The new organisation's badge was an anchor, and the motto 'Sure and Stedfast'. This was taken from the Authorised Version of the Bible, from Hebrews, chapter 6, verse 19: 'Hope we have as an anchor of the soul, both sure and stedfast'.
There was nothing else like it and its popularity soon spread. Companies began to be formed in churches all around Glasgow and further afield.
In 1904, the elders of the recently opened Broomhill United Free Church decided that a Company should be started. The Minister of the Congregation, the Rev. James Henderson, secured the services of Mr D W Thomson, who was an officer in the nearby 97th Glasgow, to command this new Company, and he, with Messrs Young, Macdonald and Smith as his Lieutenants, started “the work.”
Recruiting was announced around the area and an enrolment meeting was held on Tuesday 4th October 1904 (coincidentally the Brigade’s 21st birthday) and the first Parade Night was held on Friday 7th October 1904. By the end of that first session, over 20 Boys had joined the Company and on 7th December 1904, the Company was formally enrolled by the Glasgow Battalion Council as the 130th Glasgow Company.

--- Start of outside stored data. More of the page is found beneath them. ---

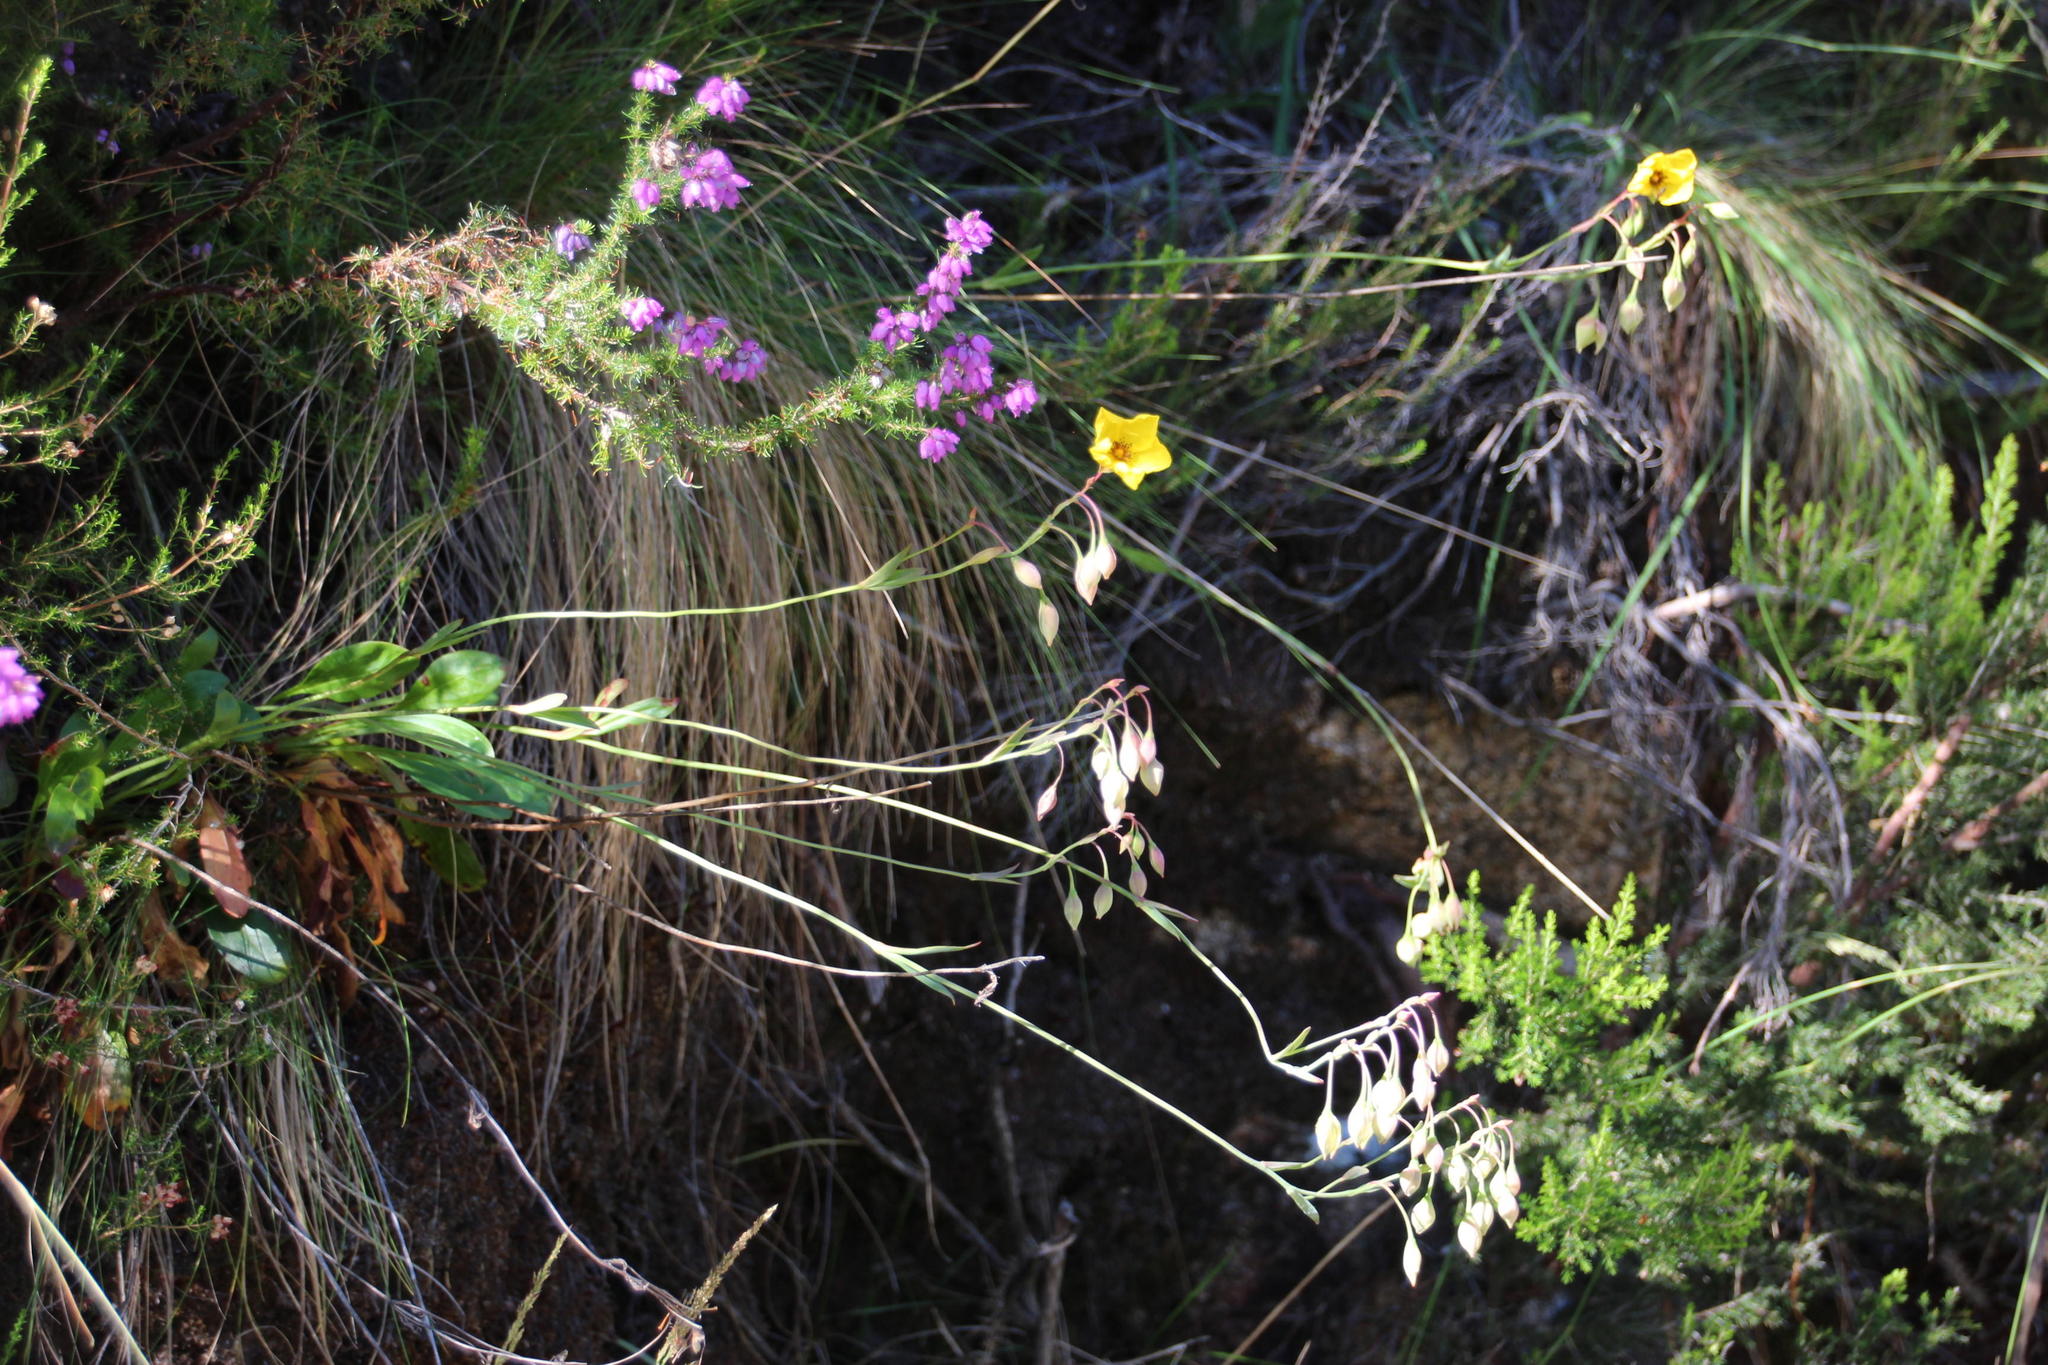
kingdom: Plantae
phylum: Tracheophyta
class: Magnoliopsida
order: Malvales
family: Cistaceae
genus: Tuberaria
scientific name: Tuberaria globulariifolia
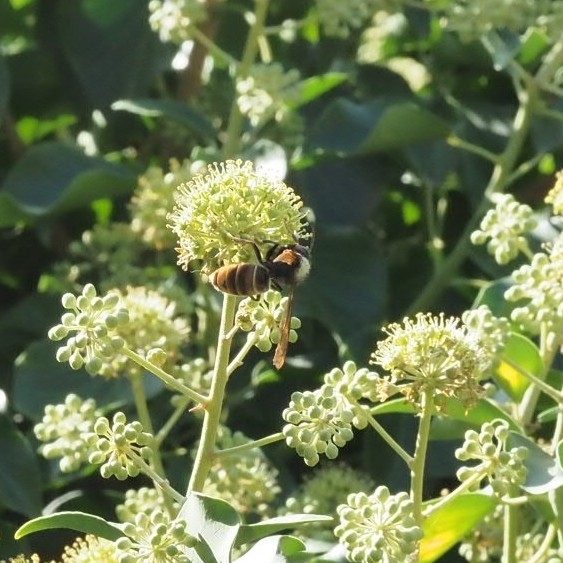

Under Mr Thomson’s enthusiastic leadership, until he retired in 1925, the Company grew in strength and became well known in the Glasgow Battalion. In 1910 it won the Battalion “Smith Park” Challenge Shield for Drill and the team appeared in the Battalion Display that year in Hengler’s Circus.
During this early period, the Pipe Band was formed and for many years it played a leading part in the success of the Company. At first, they were only equipped with half-size bagpipes and it was some time before the original sets were disposed of and full-size sets were purchased.
In May 1914, the Brigade suffered the great loss of the death of its founder, Sir William Smith, and two members of the Company had the honour of forming part of the Guard of Honour at the graveside.
From the outset, camping was a very popular BB activity and, during the summer of 1922, a number of officers and Boys attended the Battalion Camp at Elie, where the church’s Minister, the Rev J A Turner Kennedy MA, was Camp Chaplain.